To quote Martin Fowler:
It's common for software systems to make remote calls to software running in different processes, probably on different machines across a network.
One of the big differences between in-memory calls and remote calls is that remote calls can fail, or hang without a response until some timeout limit is reached.
What's worse if you have many callers on a unresponsive supplier, then you can run out of critical resources leading to cascading failures across multiple systems.
In his excellent book Release It, Michael Nygard popularized the Circuit Breaker pattern to prevent this kind of catastrophic cascade.
Circuit breakers are very simple - they:
- Wrap a protected function call in a circuit breaker object, which monitors for failures.
- Once the failures reach a certain threshold, the circuit breaker trips
- Further calls to the circuit breaker return with an error without the protected call being made at all.
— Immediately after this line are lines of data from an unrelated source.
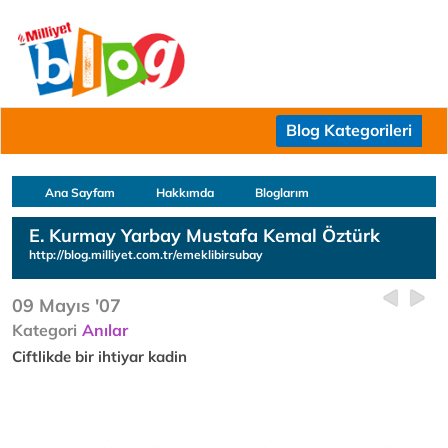
Blog Kategorileri
Ana Sayfam
Hakkımda
Bloglarım
E. Kurmay Yarbay Mustafa Kemal Öztürk
http://blog.milliyet.com.tr/emeklibirsubay
09 Mayıs '07
Kategori
Anılar
Ciftlikde bir ihtiyar kadin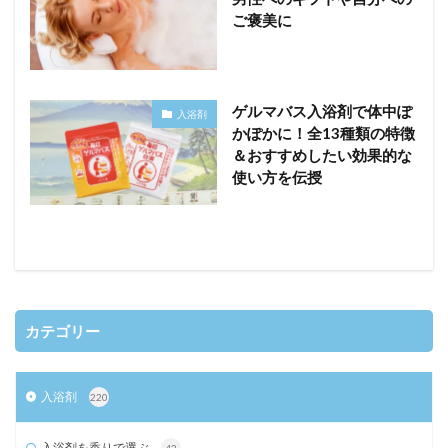
ご褒美に
ゲルマバス入浴剤で体中ぽ
入浴剤
かぽかに！全13種類の特徴
＆おすすめしたい効果的な
使い方を伝授
カテゴリー
入浴剤
220
入浴剤を香りで選ぶ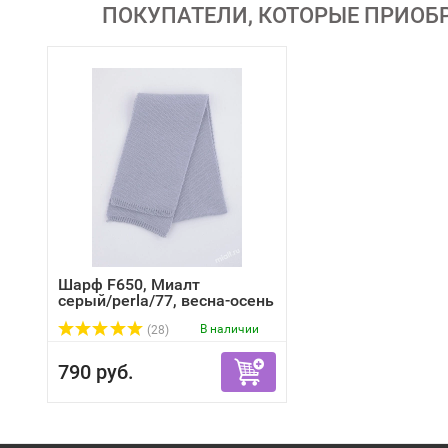
ПОКУПАТЕЛИ, КОТОРЫЕ ПРИОБР
Шарф F650, Миалт
серый/perla/77, весна-осень
В наличии
(28)
790 руб.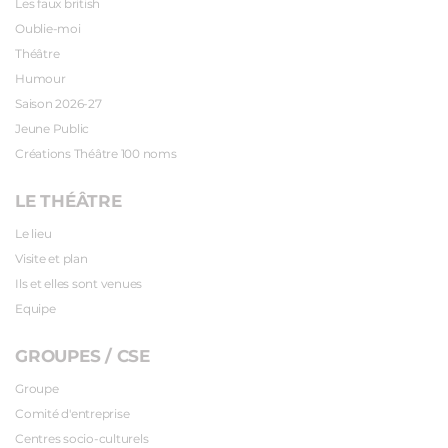
Les faux british
Oublie-moi
Théâtre
Humour
Saison 2026-27
Jeune Public
Créations Théâtre 100 noms
LE THÉÂTRE
Le lieu
Visite et plan
Ils et elles sont venues
Equipe
GROUPES / CSE
Groupe
Comité d'entreprise
Centres socio-culturels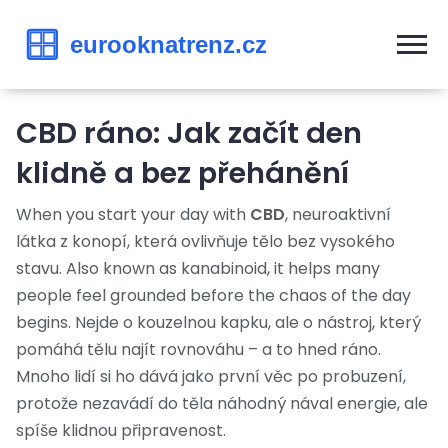
CBD ráno: Jak začít den
klidně a bez přehánění
When you start your day with
CBD
,
neuroaktivní
látka z konopí, která ovlivňuje tělo bez vysokého
stavu
. Also known as
kanabinoid
, it helps many
people feel grounded before the chaos of the day
begins.
Nejde o kouzelnou kapku, ale o nástroj, který
pomáhá tělu najít rovnováhu – a to hned ráno.
Mnoho lidí si ho dává jako první věc po probuzení,
protože nezavádí do těla náhodný nával energie, ale
spíše klidnou připravenost.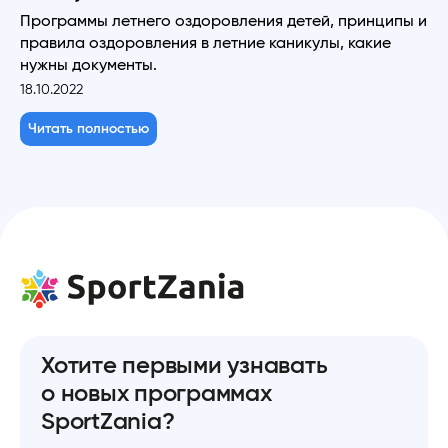
Программы летнего оздоровления детей, принципы и
правила оздоровления в летние каникулы, какие
нужны документы.
18.10.2022
Читать полностью
Хотите первыми узнавать
о новых программах
SportZania?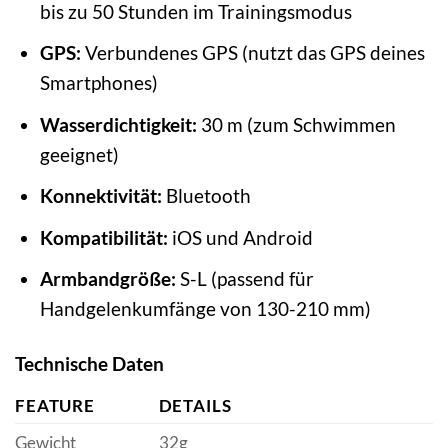
bis zu 50 Stunden im Trainingsmodus
GPS:
Verbundenes GPS (nutzt das GPS deines
Smartphones)
Wasserdichtigkeit:
30 m (zum Schwimmen
geeignet)
Konnektivität:
Bluetooth
Kompatibilität:
iOS und Android
Armbandgröße:
S-L (passend für
Handgelenkumfänge von 130-210 mm)
Technische Daten
FEATURE
DETAILS
Gewicht
32g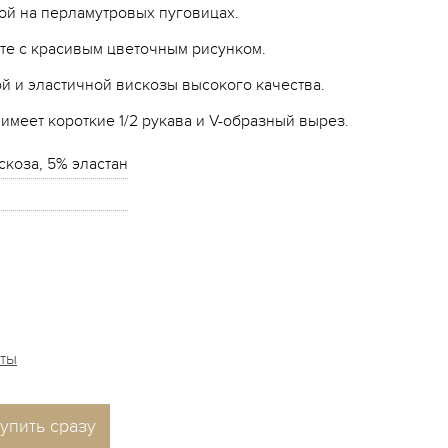
ой на перламутровых пуговицах.
те с красивым цветочным рисунком.
й и эластичной вискозы высокого качества.
 имеет короткие 1/2 рукава и V-образный вырез.
скоза, 5% эластан
аты
упить сразу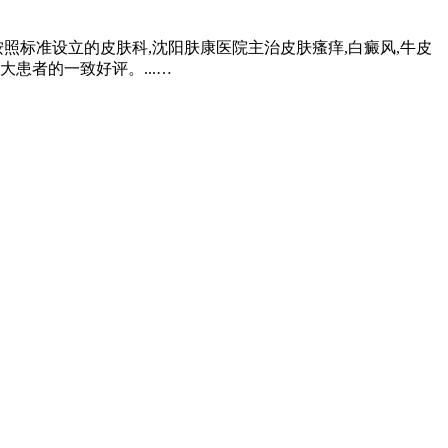
照标准设立的皮肤科,沈阳肤康医院主治皮肤瘙痒,白癜风,牛皮
患者的一致好评。...…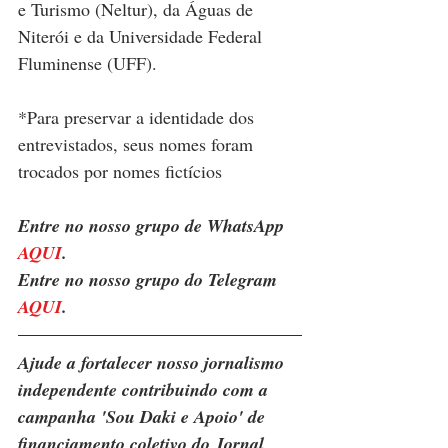
e Turismo (Neltur), da Águas de 
Niterói e da Universidade Federal 
Fluminense (UFF).
*Para preservar a identidade dos 
entrevistados, seus nomes foram 
trocados por nomes fictícios
Entre no nosso grupo de WhatsApp 
AQUI
. 
Entre no nosso grupo do Telegram 
AQUI
.
Ajude a fortalecer nosso jornalismo 
independente contribuindo com a 
campanha 'Sou Daki e Apoio' de 
financiamento coletivo do Jornal 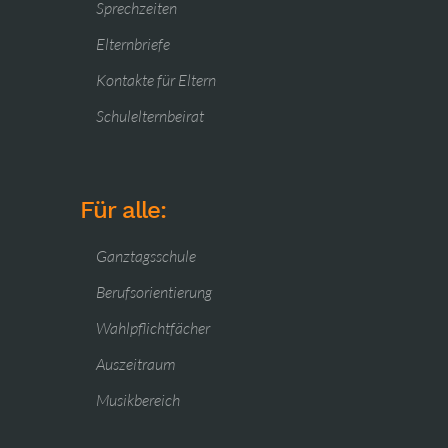
Sprechzeiten
Elternbriefe
Kontakte für Eltern
Schulelternbeirat
Für alle:
Ganztagsschule
Berufsorientierung
Wahlpflichtfächer
Auszeitraum
Musikbereich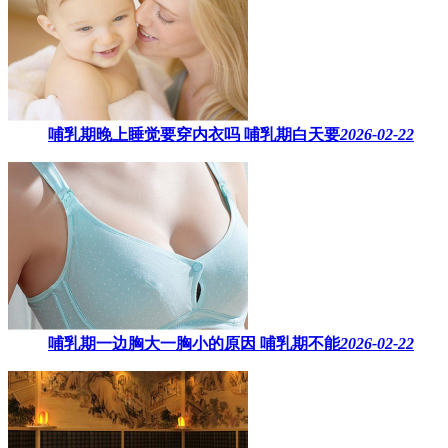
哺乳期晚上睡觉要穿内衣吗​ 哺乳期白天要
2026-02-22
哺乳期一边胸大一胸小的原因​ 哺乳期不能
2026-02-22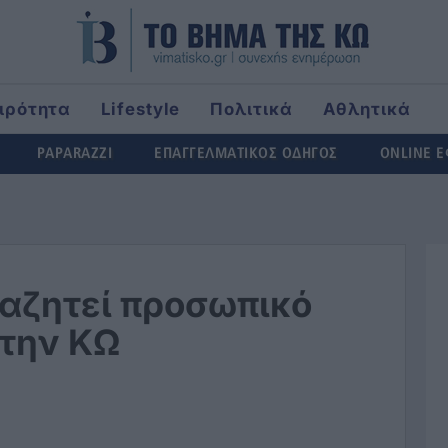
ιρότητα
Lifestyle
Πολιτικά
Αθλητικά
ld
PAPARAZZI
ΕΠΑΓΓΕΛΜΑΤΙΚΟΣ ΟΔΗΓΟΣ
ONLINE 
ζητεί προσωπικό
στην ΚΩ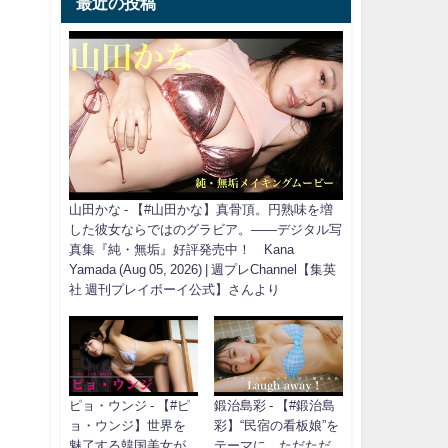
最近の投稿
山田かな - 【#山田かな】真骨頂。円熟味を増
した彼女ならではのグラビア。――デジタル写
真集『純・無垢』好評発売中！ Kana
Yamada (Aug 05, 2026) | 週プレChannel【集英
社 週刊プレイボーイ公式】さんより
ピョ・ウンジ - 【#ピ
鍛治島彩 - 【#鍛治島
ョ・ウンジ】世界を
彩】“民宿の看板娘”を
魅了する韓国美女が
テーマに、ただただ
- After a time limit, the circuit enters a "half-open" state
- While half-open, the next call is allowed through
- If the call succeeds, the circuit closes
- If the call fails, the circuit opens and a timer is reset
A circuit breaker has three states, and is modeled after electrical circuits
- Closed - A closed circuit sends requests naturally
- Open - Automatically returns an error when a call is attempted.
- Half open - After a timeout, a open circuit becomes "half open" allowing a single call through
As a systems maintainer
I want my calls to be resilient to failure
So I don't need to turn features on and off
- Implement the circuit breaker pattern
- Fault tolerance should be configurable
- Half-open timeouts should be configurable
As a developer
I want to count failures when I make calls
A failure count is incremented
As a developer
When my failure count exceeds a configured tolerance
All subsequent calls throw an exception and block the call
As a developer
When my code is blocking calls and a configured timeout passes
I allow a single call to proceed
- Single call succeeding closes circuit
- Single call failing resets some kind of timeout